PROMPT: Write out every entry exactly as it appears.

[Dataset excerpt]
────────

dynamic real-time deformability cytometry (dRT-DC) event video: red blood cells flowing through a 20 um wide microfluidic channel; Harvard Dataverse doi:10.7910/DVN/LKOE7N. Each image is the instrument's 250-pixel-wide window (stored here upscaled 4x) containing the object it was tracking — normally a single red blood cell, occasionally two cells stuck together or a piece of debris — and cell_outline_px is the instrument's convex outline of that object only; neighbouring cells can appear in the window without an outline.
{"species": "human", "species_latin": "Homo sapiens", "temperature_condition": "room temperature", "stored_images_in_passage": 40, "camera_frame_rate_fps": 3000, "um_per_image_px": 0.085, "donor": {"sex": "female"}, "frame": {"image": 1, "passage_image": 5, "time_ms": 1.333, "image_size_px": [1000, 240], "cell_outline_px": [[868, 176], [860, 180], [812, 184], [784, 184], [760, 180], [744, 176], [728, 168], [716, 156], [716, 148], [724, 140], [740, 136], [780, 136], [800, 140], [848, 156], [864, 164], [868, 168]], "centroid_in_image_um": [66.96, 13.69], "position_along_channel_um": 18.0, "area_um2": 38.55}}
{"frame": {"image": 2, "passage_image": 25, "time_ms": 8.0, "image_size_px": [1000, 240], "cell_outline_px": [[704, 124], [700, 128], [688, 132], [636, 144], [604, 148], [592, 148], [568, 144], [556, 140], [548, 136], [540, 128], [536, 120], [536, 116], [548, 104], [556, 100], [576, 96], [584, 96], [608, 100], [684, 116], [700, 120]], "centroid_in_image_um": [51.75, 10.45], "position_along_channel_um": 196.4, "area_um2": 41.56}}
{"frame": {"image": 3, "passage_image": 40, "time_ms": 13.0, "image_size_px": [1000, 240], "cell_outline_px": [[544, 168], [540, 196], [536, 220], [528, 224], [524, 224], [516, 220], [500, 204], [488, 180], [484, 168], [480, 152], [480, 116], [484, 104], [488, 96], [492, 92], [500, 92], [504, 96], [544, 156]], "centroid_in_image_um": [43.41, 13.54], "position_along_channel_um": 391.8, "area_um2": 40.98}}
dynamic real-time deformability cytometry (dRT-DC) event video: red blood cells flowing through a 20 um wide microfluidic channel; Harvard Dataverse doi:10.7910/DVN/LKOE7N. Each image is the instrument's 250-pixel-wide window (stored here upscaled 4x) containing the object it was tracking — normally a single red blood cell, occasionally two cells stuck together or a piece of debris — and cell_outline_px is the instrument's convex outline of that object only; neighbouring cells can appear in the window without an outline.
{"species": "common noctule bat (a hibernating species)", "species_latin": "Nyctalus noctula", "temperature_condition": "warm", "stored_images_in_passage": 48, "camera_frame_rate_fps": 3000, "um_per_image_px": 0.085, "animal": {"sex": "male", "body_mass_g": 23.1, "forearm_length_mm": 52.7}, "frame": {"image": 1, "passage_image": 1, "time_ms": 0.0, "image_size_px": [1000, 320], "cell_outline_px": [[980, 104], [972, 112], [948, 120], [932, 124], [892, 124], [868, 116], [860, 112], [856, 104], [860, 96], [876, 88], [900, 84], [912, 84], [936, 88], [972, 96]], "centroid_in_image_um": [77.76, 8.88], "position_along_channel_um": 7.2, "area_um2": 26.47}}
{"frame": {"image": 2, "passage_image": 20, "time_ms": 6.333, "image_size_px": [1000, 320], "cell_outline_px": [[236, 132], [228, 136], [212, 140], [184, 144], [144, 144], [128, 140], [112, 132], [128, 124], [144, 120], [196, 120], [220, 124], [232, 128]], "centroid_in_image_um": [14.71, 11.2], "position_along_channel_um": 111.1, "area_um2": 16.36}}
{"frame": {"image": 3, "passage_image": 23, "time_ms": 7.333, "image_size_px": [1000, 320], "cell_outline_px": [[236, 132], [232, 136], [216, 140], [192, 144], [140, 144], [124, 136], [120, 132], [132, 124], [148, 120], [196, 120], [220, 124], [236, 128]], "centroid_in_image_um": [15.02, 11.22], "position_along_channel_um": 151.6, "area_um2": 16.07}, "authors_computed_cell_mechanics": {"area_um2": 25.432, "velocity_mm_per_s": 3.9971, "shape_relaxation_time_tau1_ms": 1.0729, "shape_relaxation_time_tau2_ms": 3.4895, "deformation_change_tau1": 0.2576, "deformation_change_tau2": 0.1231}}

────────

SOLUTION FOR THIS TASK:
dynamic real-time deformability cytometry (dRT-DC) event video: red blood cells flowing through a 20 um wide microfluidic channel; Harvard Dataverse doi:10.7910/DVN/LKOE7N. Each image is the instrument's 250-pixel-wide window (stored here upscaled 4x) containing the object it was tracking — normally a single red blood cell, occasionally two cells stuck together or a piece of debris — and cell_outline_px is the instrument's convex outline of that object only; neighbouring cells can appear in the window without an outline.
{"species": "human", "species_latin": "Homo sapiens", "temperature_condition": "room temperature", "stored_images_in_passage": 40, "camera_frame_rate_fps": 3000, "um_per_image_px": 0.085, "donor": {"sex": "female"}, "frame": {"image": 1, "passage_image": 5, "time_ms": 1.333, "image_size_px": [1000, 240], "cell_outline_px": [[868, 176], [860, 180], [812, 184], [784, 184], [760, 180], [744, 176], [728, 168], [716, 156], [716, 148], [724, 140], [740, 136], [780, 136], [800, 140], [848, 156], [864, 164], [868, 168]], "centroid_in_image_um": [66.96, 13.69], "position_along_channel_um": 18.0, "area_um2": 38.55}}
{"frame": {"image": 2, "passage_image": 25, "time_ms": 8.0, "image_size_px": [1000, 240], "cell_outline_px": [[704, 124], [700, 128], [688, 132], [636, 144], [604, 148], [592, 148], [568, 144], [556, 140], [548, 136], [540, 128], [536, 120], [536, 116], [548, 104], [556, 100], [576, 96], [584, 96], [608, 100], [684, 116], [700, 120]], "centroid_in_image_um": [51.75, 10.45], "position_along_channel_um": 196.4, "area_um2": 41.56}}
{"frame": {"image": 3, "passage_image": 40, "time_ms": 13.0, "image_size_px": [1000, 240], "cell_outline_px": [[544, 168], [540, 196], [536, 220], [528, 224], [524, 224], [516, 220], [500, 204], [488, 180], [484, 168], [480, 152], [480, 116], [484, 104], [488, 96], [492, 92], [500, 92], [504, 96], [544, 156]], "centroid_in_image_um": [43.41, 13.54], "position_along_channel_um": 391.8, "area_um2": 40.98}}
dynamic real-time deformability cytometry (dRT-DC) event video: red blood cells flowing through a 20 um wide microfluidic channel; Harvard Dataverse doi:10.7910/DVN/LKOE7N. Each image is the instrument's 250-pixel-wide window (stored here upscaled 4x) containing the object it was tracking — normally a single red blood cell, occasionally two cells stuck together or a piece of debris — and cell_outline_px is the instrument's convex outline of that object only; neighbouring cells can appear in the window without an outline.
{"species": "common noctule bat (a hibernating species)", "species_latin": "Nyctalus noctula", "temperature_condition": "warm", "stored_images_in_passage": 48, "camera_frame_rate_fps": 3000, "um_per_image_px": 0.085, "animal": {"sex": "male", "body_mass_g": 23.1, "forearm_length_mm": 52.7}, "frame": {"image": 1, "passage_image": 1, "time_ms": 0.0, "image_size_px": [1000, 320], "cell_outline_px": [[980, 104], [972, 112], [948, 120], [932, 124], [892, 124], [868, 116], [860, 112], [856, 104], [860, 96], [876, 88], [900, 84], [912, 84], [936, 88], [972, 96]], "centroid_in_image_um": [77.76, 8.88], "position_along_channel_um": 7.2, "area_um2": 26.47}}
{"frame": {"image": 2, "passage_image": 20, "time_ms": 6.333, "image_size_px": [1000, 320], "cell_outline_px": [[236, 132], [228, 136], [212, 140], [184, 144], [144, 144], [128, 140], [112, 132], [128, 124], [144, 120], [196, 120], [220, 124], [232, 128]], "centroid_in_image_um": [14.71, 11.2], "position_along_channel_um": 111.1, "area_um2": 16.36}}
{"frame": {"image": 3, "passage_image": 23, "time_ms": 7.333, "image_size_px": [1000, 320], "cell_outline_px": [[236, 132], [232, 136], [216, 140], [192, 144], [140, 144], [124, 136], [120, 132], [132, 124], [148, 120], [196, 120], [220, 124], [236, 128]], "centroid_in_image_um": [15.02, 11.22], "position_along_channel_um": 151.6, "area_um2": 16.07}, "authors_computed_cell_mechanics": {"area_um2": 25.432, "velocity_mm_per_s": 3.9971, "shape_relaxation_time_tau1_ms": 1.0729, "shape_relaxation_time_tau2_ms": 3.4895, "deformation_change_tau1": 0.2576, "deformation_change_tau2": 0.1231}}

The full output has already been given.